# Qué hacer:
A – Según el fragmento sobre Jorge Hicks, ¿en qué mes y año un terremoto y maremoto arrasaron Mejillones y Tocopilla?
B – Copia sin cambios todo el fragmento sobre Jorge Hicks desde "Según publicó La" hasta "mayo de 1877.".

# Fragmento proporcionado:
□ □ □

Según publicó La Estrella de Antofagasta, la labor de Hicks no solo se limitó a lo gerencial. Mandó a elaborar las demarcaciones de las calles de lo que sería la futura Antofagasta (entonces, puerto La Chimba), además envió pertrechos y provisiones a Mejillones y Tocopilla cuando ambos puertos fueron arrasados por un terremoto y maremoto en mayo de 1877. 

“En Antofagasta, la empresa de Salitres y Ferrocarriles representadas por el súbdito inglés Jorge Hicks fue la primera en reaccionar frente a la tragedia, aportando la suma de 2 mil pesos fuertes en dinero, y abonó 1.300 pesos que significó el primer auxilio enviado a Mejillones”, explicó Isaac Arce en Narraciones Históricas de Antofagasta. Además organizó la primera puesta de alumbrado público en Antofagasta, sin mencionar que también él fue quien mandó a dibujar la actual ancla en el cerro a modo de guía para los navíos, y fue parte de los fundadores del primer cuerpo de bomberos de la ciudad.

□ □ □

# Filas proporcionadas:
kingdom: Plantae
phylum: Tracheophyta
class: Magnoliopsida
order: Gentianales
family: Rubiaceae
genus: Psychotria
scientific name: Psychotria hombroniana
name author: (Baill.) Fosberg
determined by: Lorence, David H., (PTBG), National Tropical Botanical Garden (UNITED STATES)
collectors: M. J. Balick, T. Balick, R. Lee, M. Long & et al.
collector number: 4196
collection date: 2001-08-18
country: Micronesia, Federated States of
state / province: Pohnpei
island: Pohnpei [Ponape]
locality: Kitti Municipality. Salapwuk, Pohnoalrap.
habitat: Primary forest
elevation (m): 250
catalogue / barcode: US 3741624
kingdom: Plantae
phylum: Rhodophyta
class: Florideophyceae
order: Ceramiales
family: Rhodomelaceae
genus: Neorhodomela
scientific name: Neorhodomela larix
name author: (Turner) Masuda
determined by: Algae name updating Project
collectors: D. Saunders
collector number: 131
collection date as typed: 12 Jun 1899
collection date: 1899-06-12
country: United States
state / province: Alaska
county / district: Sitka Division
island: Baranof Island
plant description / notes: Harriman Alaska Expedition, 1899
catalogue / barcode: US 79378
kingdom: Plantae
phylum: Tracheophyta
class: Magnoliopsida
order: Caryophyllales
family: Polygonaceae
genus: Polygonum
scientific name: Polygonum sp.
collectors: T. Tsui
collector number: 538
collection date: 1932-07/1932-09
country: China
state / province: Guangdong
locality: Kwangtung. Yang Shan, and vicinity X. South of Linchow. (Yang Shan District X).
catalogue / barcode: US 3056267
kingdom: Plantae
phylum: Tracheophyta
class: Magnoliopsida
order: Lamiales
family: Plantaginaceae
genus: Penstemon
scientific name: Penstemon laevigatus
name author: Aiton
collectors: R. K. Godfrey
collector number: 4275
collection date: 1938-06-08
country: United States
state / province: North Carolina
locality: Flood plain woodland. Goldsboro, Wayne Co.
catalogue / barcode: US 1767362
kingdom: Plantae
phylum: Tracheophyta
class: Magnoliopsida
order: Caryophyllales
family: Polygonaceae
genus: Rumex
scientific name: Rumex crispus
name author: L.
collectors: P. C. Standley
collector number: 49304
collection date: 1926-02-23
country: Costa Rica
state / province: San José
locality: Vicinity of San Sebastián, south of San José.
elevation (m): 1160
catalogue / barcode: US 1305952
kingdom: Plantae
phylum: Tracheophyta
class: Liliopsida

□ □ □

# Lista de soluciones:
A – En mayo de 1877.

B –
Según publicó La Estrella de Antofagasta, la labor de Hicks no solo se limitó a lo gerencial. Mandó a elaborar las demarcaciones de las calles de lo que sería la futura Antofagasta (entonces, puerto La Chimba), además envió pertrechos y provisiones a Mejillones y Tocopilla cuando ambos puertos fueron arrasados por un terremoto y maremoto en mayo de 1877.